On Thursday, an earthquake with a magnitude of 6.4 rocked southwest Canada, close to Vancouver.
The U.S. Geological Survey estimates that the earthquake’s epicenter was about 130 miles away from Tofino, a tiny community on Vancouver Island in the Pacific Ocean off the west coast of Canada. About 130 miles to the west of Vancouver sits Tofino. The depth of the earthquake was about 6.2 miles.
According to the Survey, Tofino’s population of about 2,000 people would experience light shaking.
Just after eight in the morning local time, the rumbling was first heard. The USGS first estimated its magnitude to be 6.5, but minutes later they reduced it to 6.4.
The USGS stated that two other earthquakes struck the same area in the following few hours: one with a magnitude of 5.4 struck about an hour later, and another with a magnitude of 4.7 struck at around 10:30 local time.
According to the Canadian government, an earthquake with a magnitude greater than 6 is deemed significant and has the potential to destroy “poorly constructed buildings and other structures” up to 62 miles distant.
A USGS research geophysicist named Dara Goldberg stated that “well over 100” magnitude 6 earthquakes are reported each year.
After the earthquake, the USGS stated that there was no chance of a tsunami.
Less than a week has passed since a magnitude 5 earthquake on Friday morning occurred in the same location. The earlier earthquake had the same recorded depth and was likewise centered in the Pacific Ocean off the coast of Canada, some 150 miles from Tofino.

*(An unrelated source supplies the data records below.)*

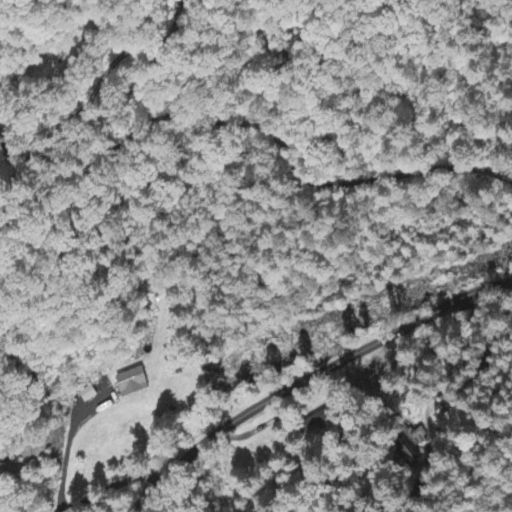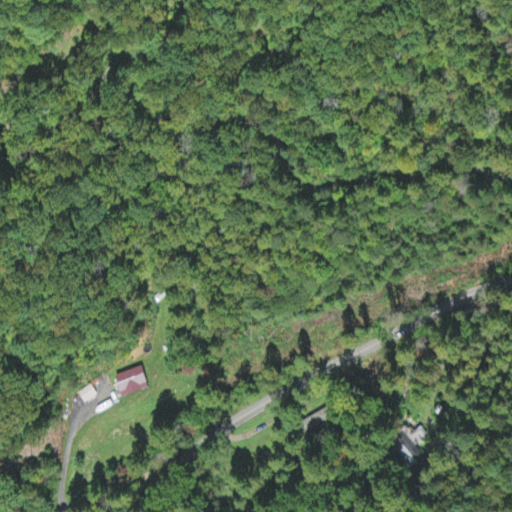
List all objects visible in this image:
road: (311, 376)
building: (135, 384)
road: (460, 398)
road: (110, 486)
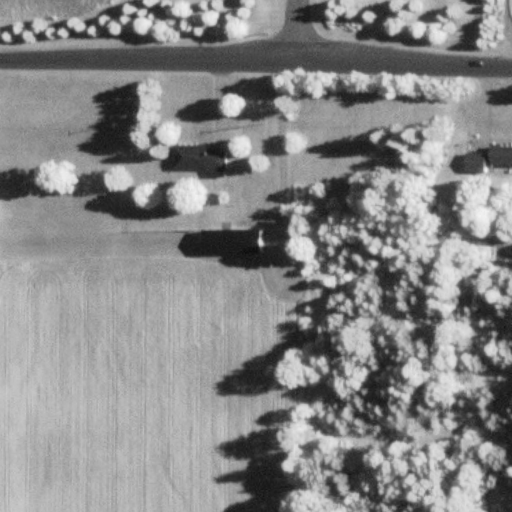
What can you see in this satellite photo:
crop: (507, 9)
road: (295, 25)
road: (256, 50)
road: (272, 129)
building: (488, 157)
building: (202, 160)
building: (489, 160)
building: (233, 243)
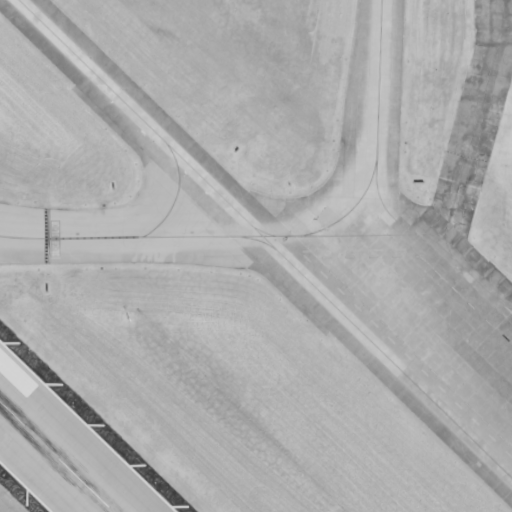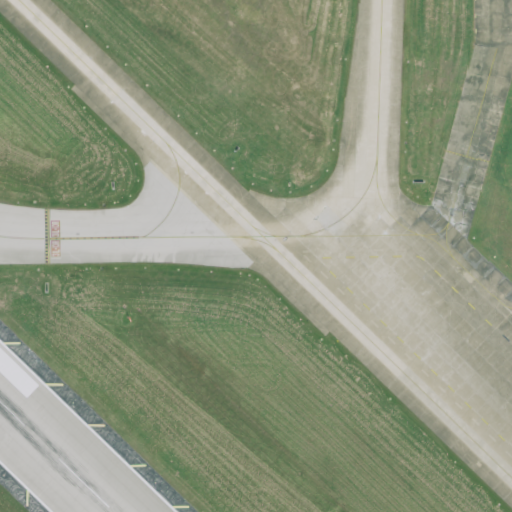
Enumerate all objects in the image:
airport apron: (492, 17)
airport taxiway: (376, 141)
airport taxiway: (467, 149)
airport taxiway: (176, 197)
airport taxiway: (350, 209)
airport taxiway: (263, 230)
airport taxiway: (319, 234)
airport taxiway: (130, 237)
airport taxiway: (265, 238)
airport taxiway: (255, 239)
airport: (255, 255)
airport taxiway: (451, 255)
airport apron: (441, 314)
airport runway: (57, 456)
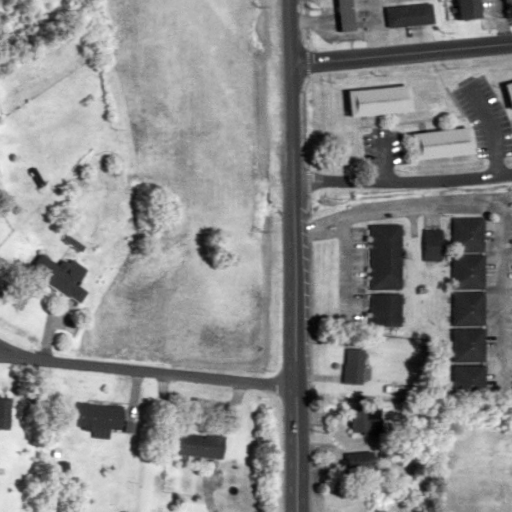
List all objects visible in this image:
building: (460, 8)
building: (339, 14)
building: (406, 14)
road: (398, 53)
building: (369, 99)
road: (486, 127)
building: (428, 142)
road: (380, 155)
road: (400, 180)
road: (486, 194)
building: (458, 233)
building: (422, 243)
road: (290, 255)
building: (376, 255)
road: (347, 259)
building: (459, 270)
building: (52, 275)
building: (460, 307)
building: (378, 309)
building: (461, 343)
road: (2, 353)
building: (345, 365)
road: (146, 369)
building: (462, 380)
building: (2, 412)
building: (89, 416)
building: (356, 419)
building: (188, 444)
building: (349, 460)
road: (210, 492)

According to Goldberg, the most recent earthquakes occurred at the interface of the Juan de Fuca and Pacific plates. “If you have two tectonic plates meeting, it’s always more prone to earthquakes than, say, the middle of the continent,” she stated.
According to her, earthquakes frequently occur in sequences. “You have these stresses, these pressures that build up at the boundary between two tectonic plates,” she explained. The definition of an earthquake is “when part of it slips, when it slides one plate against the other.”
A moderate-sized earthquake of magnitude 6.4 might cause smaller earthquakes to “pop off along the edges,” according to her.